10: Inference About Regression

Printer-friendly versionPrinter-friendly version

Introduction

Let's get started! Here is what you will learn in this lesson.

Learning objectives for this lesson

Upon completion of this lesson, you should be able to do the following:

  • Understand the relationship between the slope of the regression line and correlation,
  • Comprehend the meaning of the Coefficient of Determination, R2,
  • Know how to determine which variable is a response and which is an explanatory in a regression equation,
  • Understand that correlation measures the strength of a linear relationship between two variables,
  • Realize how outliers can influence a regression equation, and
  • Interpret the test results of simple regression analyses.

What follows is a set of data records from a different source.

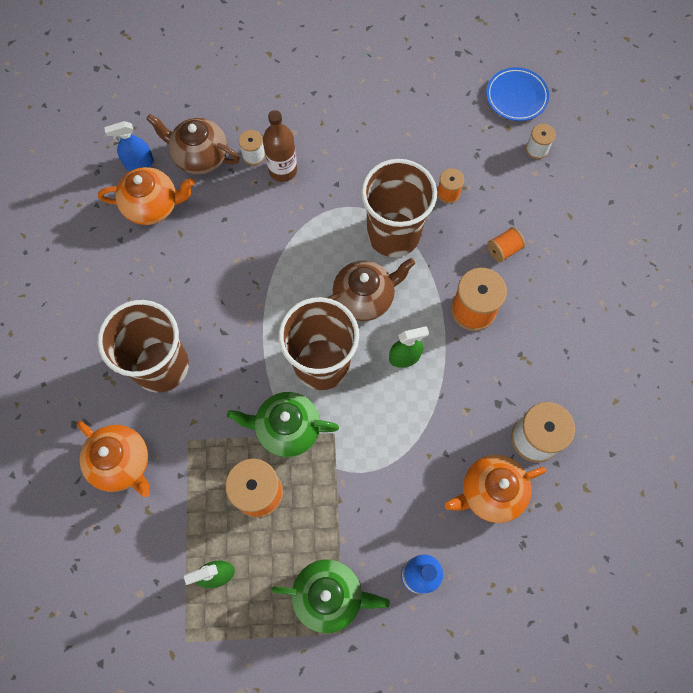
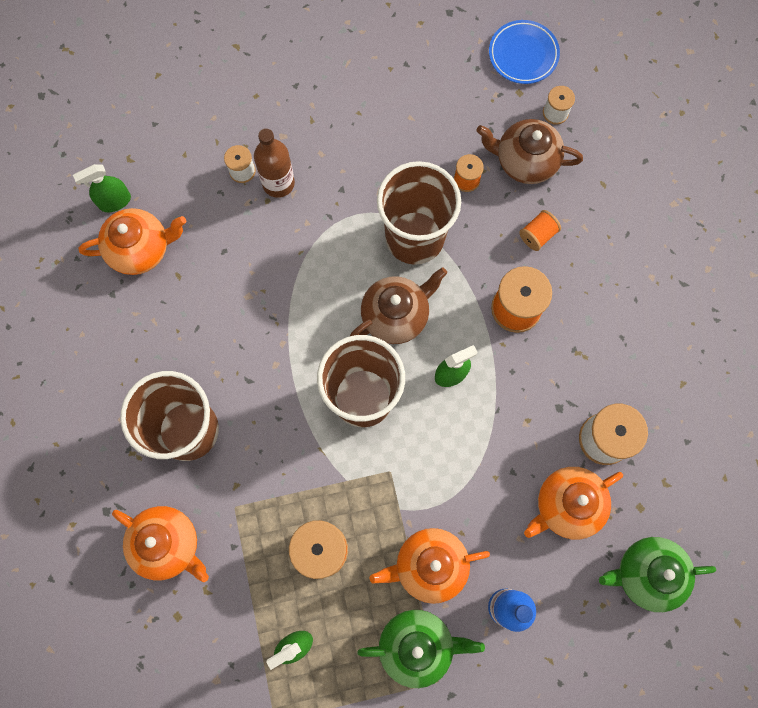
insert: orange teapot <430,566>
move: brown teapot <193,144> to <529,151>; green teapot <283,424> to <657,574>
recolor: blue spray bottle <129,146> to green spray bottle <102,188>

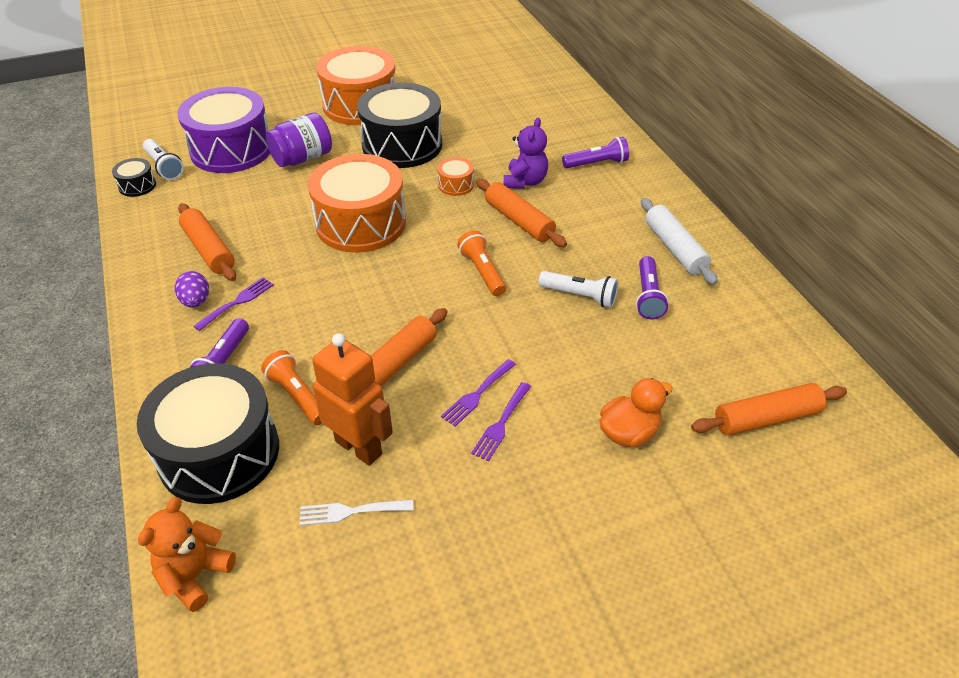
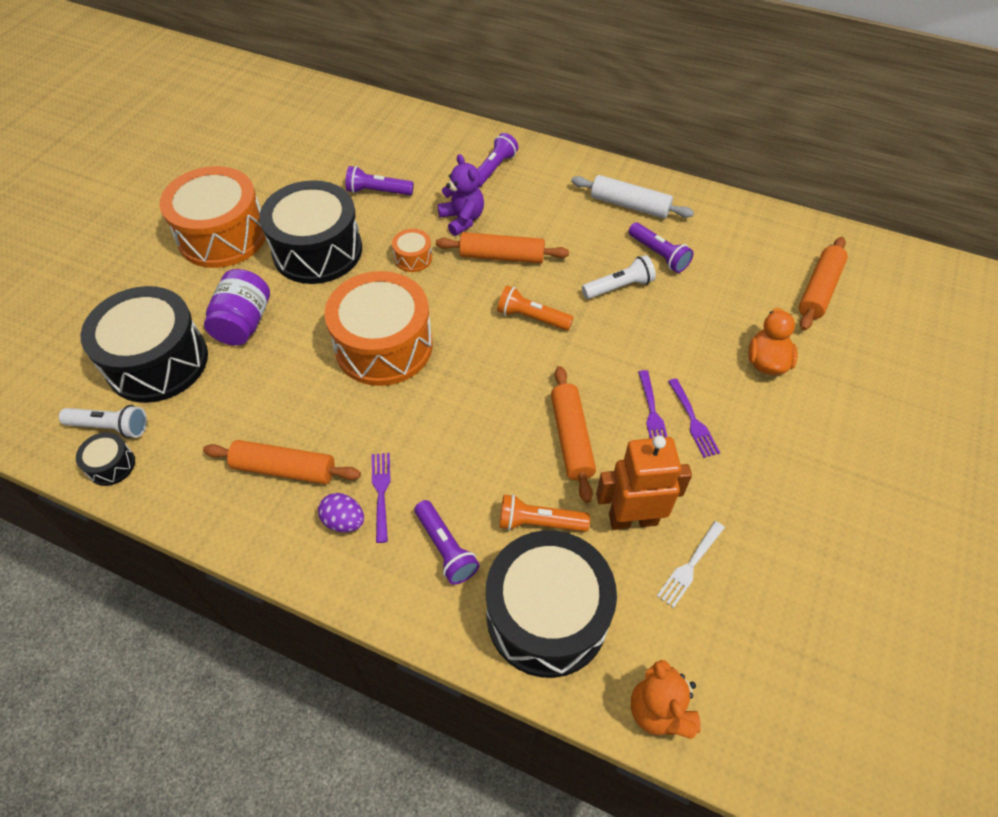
insert: purple flashlight <379,180>
recolor: purple drum <223,130> to black drum <144,344>

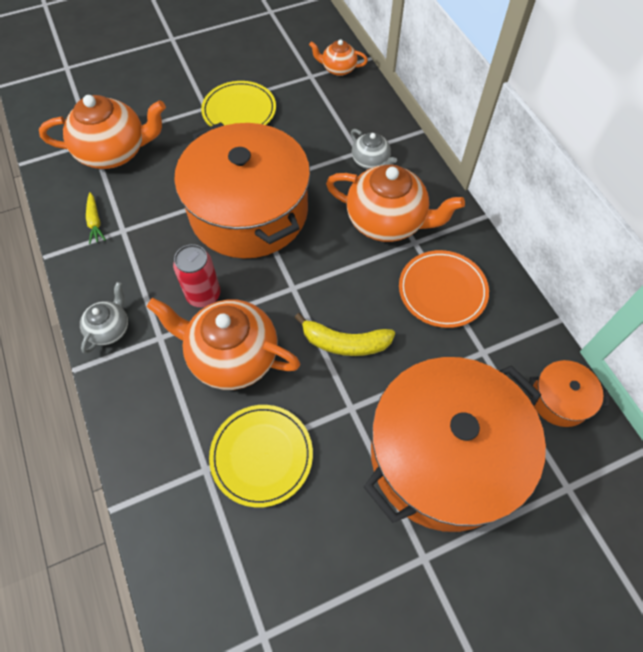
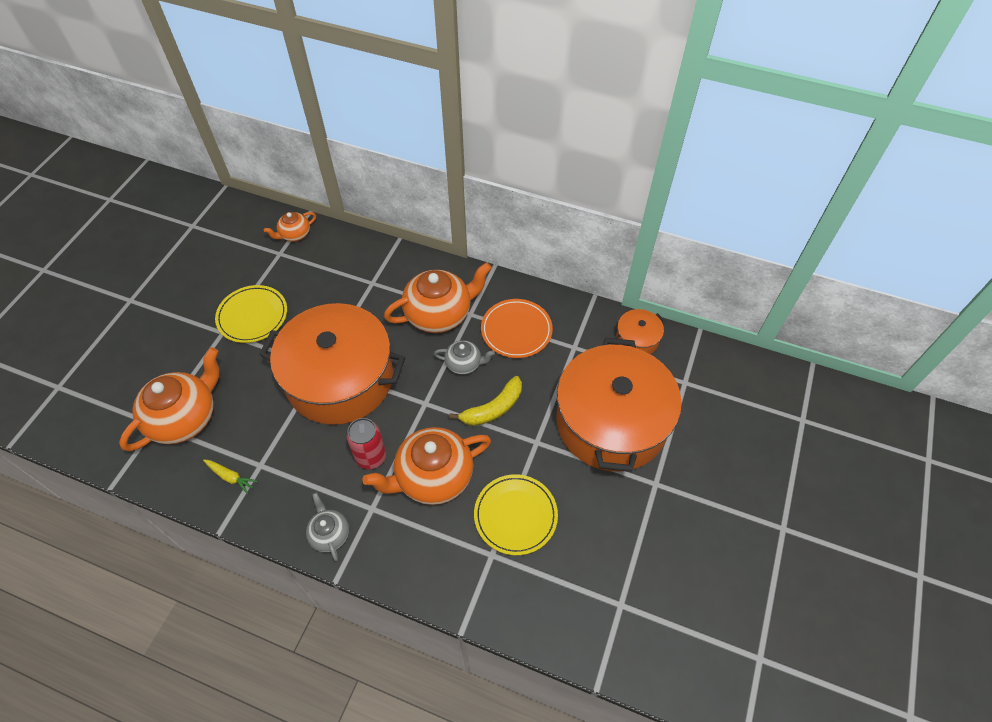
move: grey teapot <374,149> to <464,357>

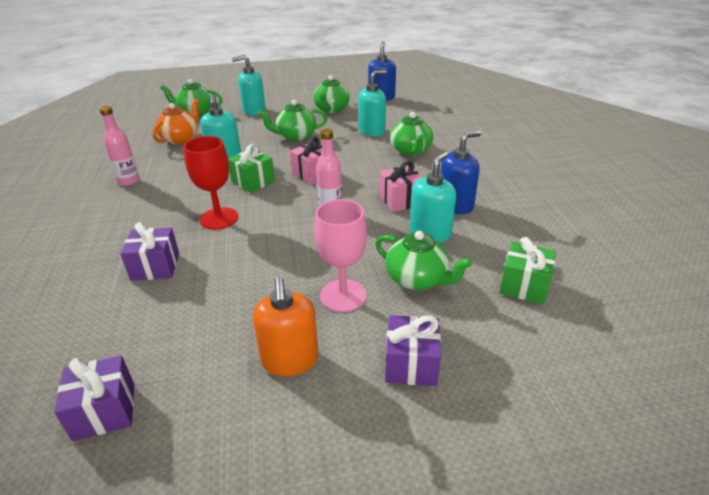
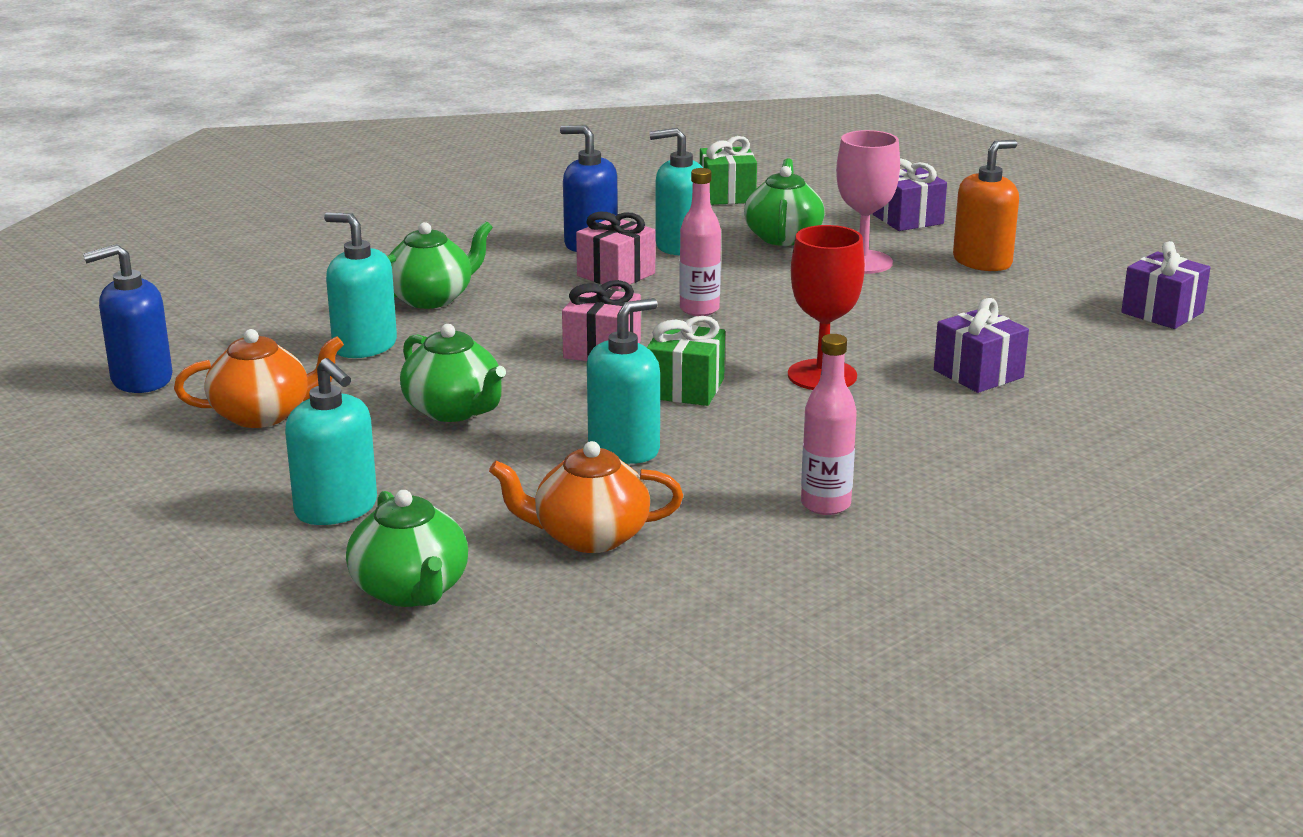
recolor: green teapot <331,94> to orange teapot <259,378>

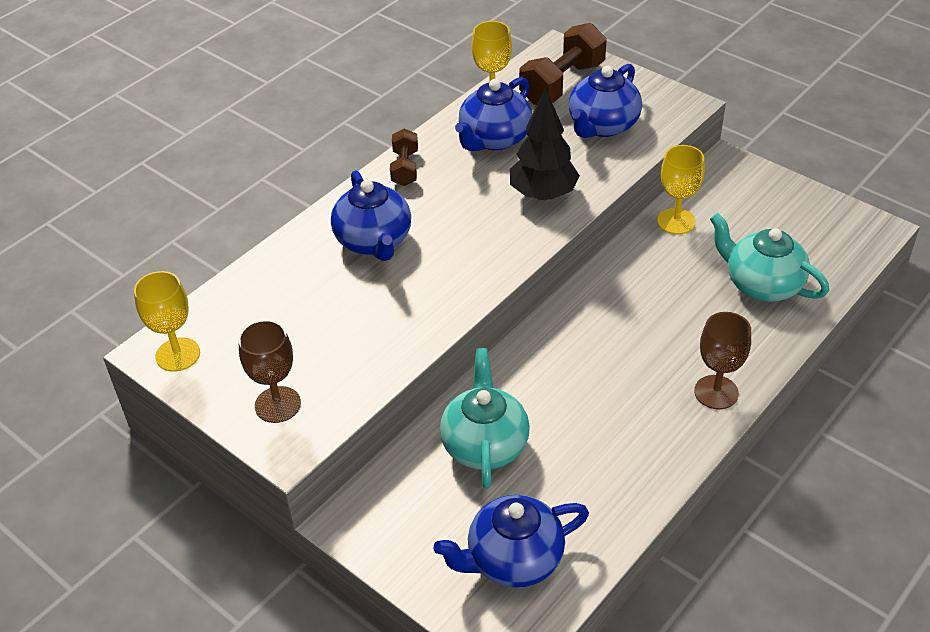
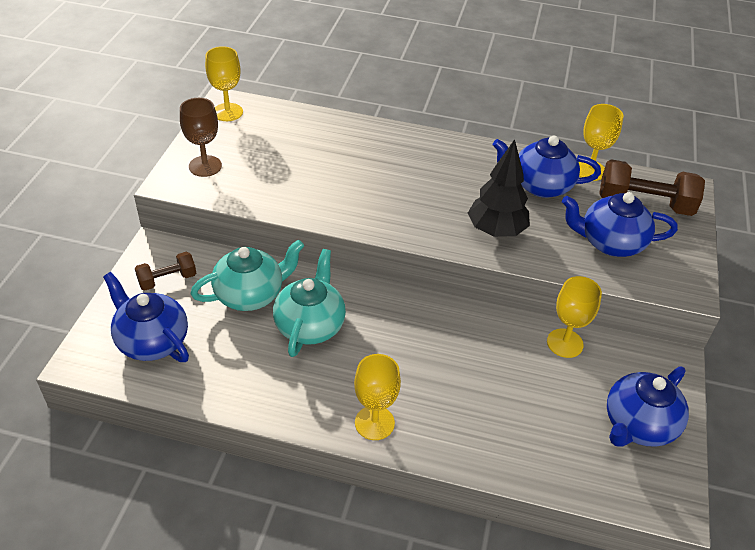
move: blue teapot <371,215> to <648,407>; brown dumbbell <404,157> to <165,271>; turquoise teapot <769,257> to <309,303>
recolor: brown goblet <722,360> to yellow goblet <377,397>

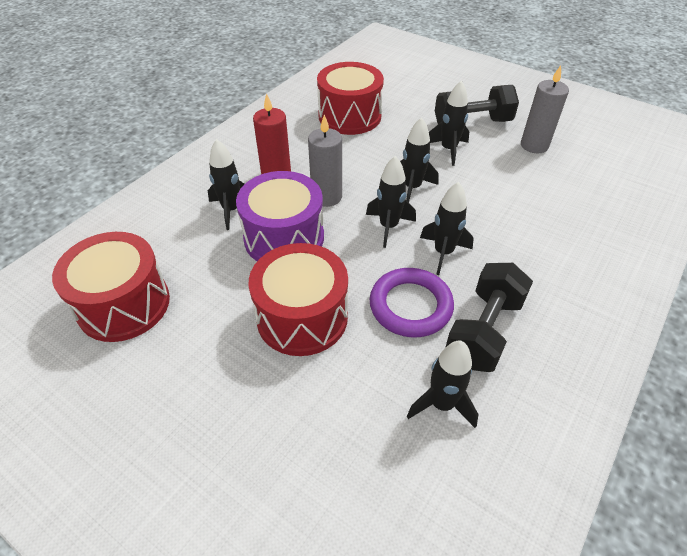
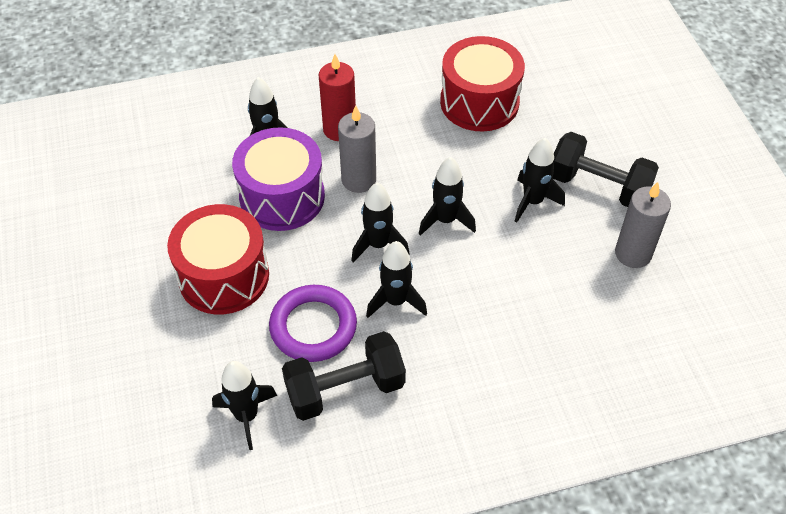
delete: red drum <111,287>

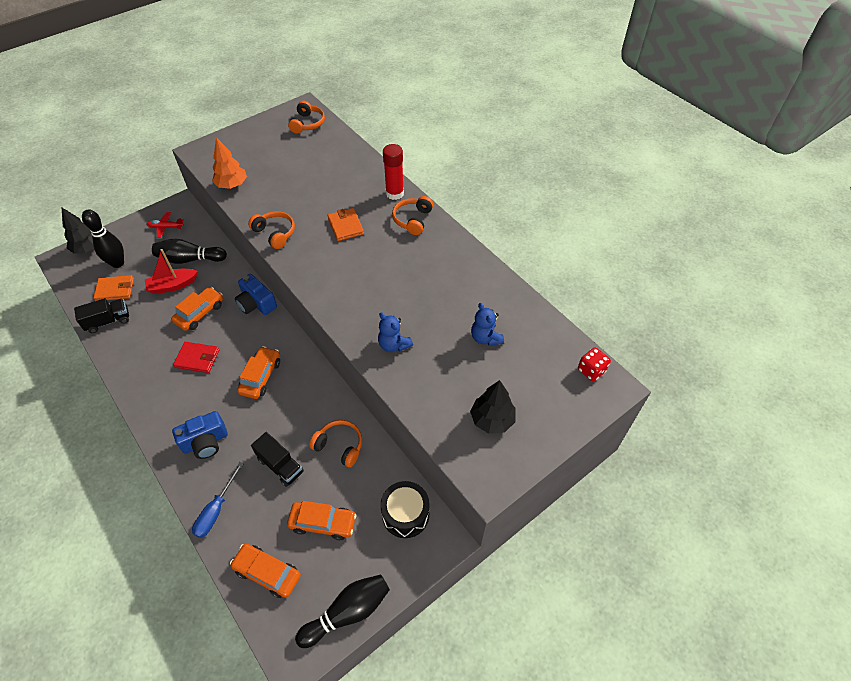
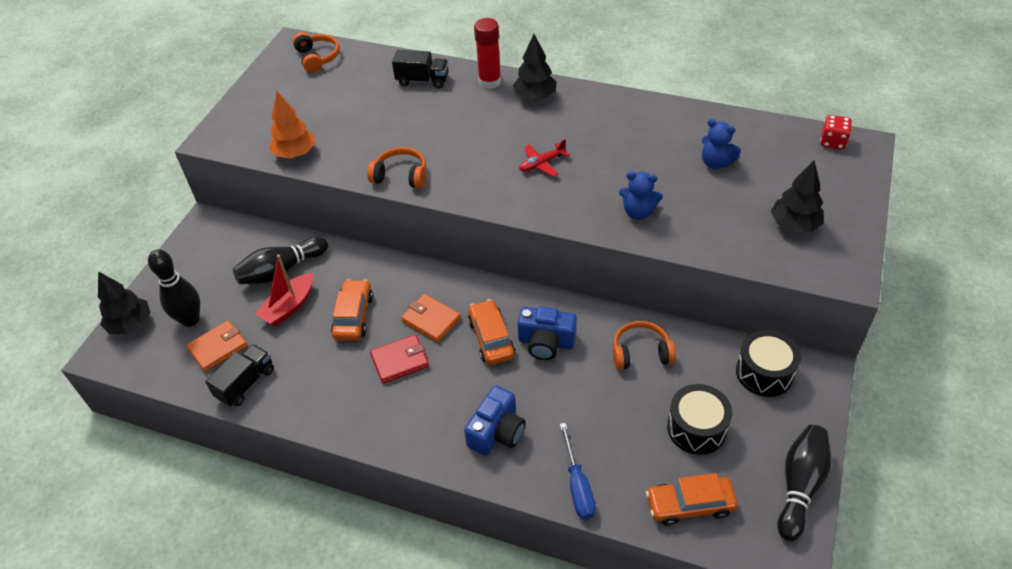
move: red plane <165,225> to <544,158>; blue camera <256,294> to <547,333>; black truck <277,459> to <420,69>; orange wallet <345,224> to <431,318>
replace: orange car <321,520> to black drum <699,419>; orange headphones <412,215> to black tree <535,67>

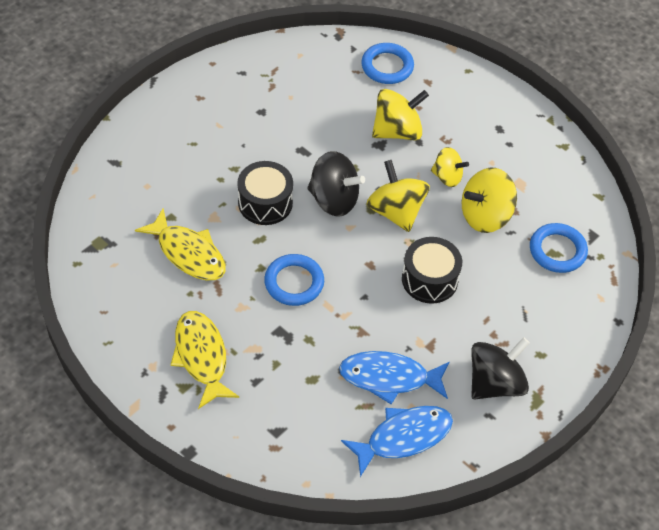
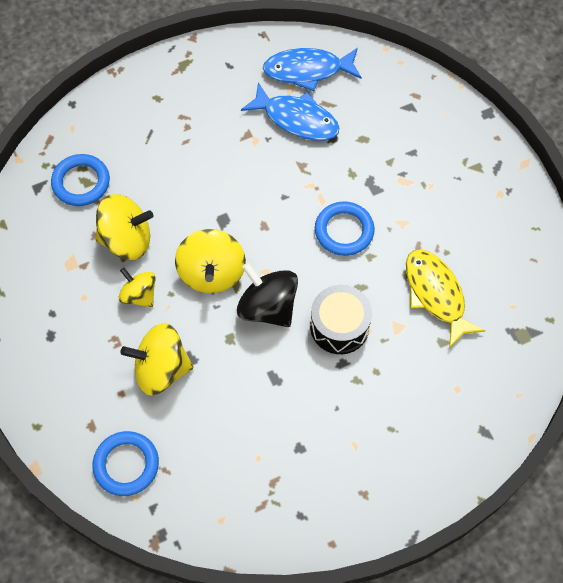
delete: yellow fish <204,360>; black drum <432,270>; black spinning top <500,368>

Examining Relationships Between Two Variables

Previously we considered the distribution of a single quantitative variable. Now we will study the relationship between two quantitative variables. SPECIAL NOTE: For our purposes we are going to consider the case where both variables are quantitative. However, in a regression analysis we can use categorical variables (e.g. Gender, Class Standing) as a response i.e. predictor. When we consider the relationship between two variables, there are three possibilities:

  1. Both variables are categorical. We analyze an association through a comparison of conditional probabilities and graphically represent the data using contingency tables. Examples of categorical variables are gender and class standing.
  2. Both variables are quantitative. To analyze this situation we consider how one variable, called a response variable, changes in relation to changes in the other variable called an explanatory variable. Graphically we use scatterplots to display two quantitative variables. Examples are age, height, weight (i.e. things that are measured).
  3. One variable is categorical and the other is quantitative, for instance height and gender. These are best compared by using side-by-side boxplots to display any differences or similarities in the center and variability of the quantitative variable (e.g. height) across the categories (e.g. Male and Female).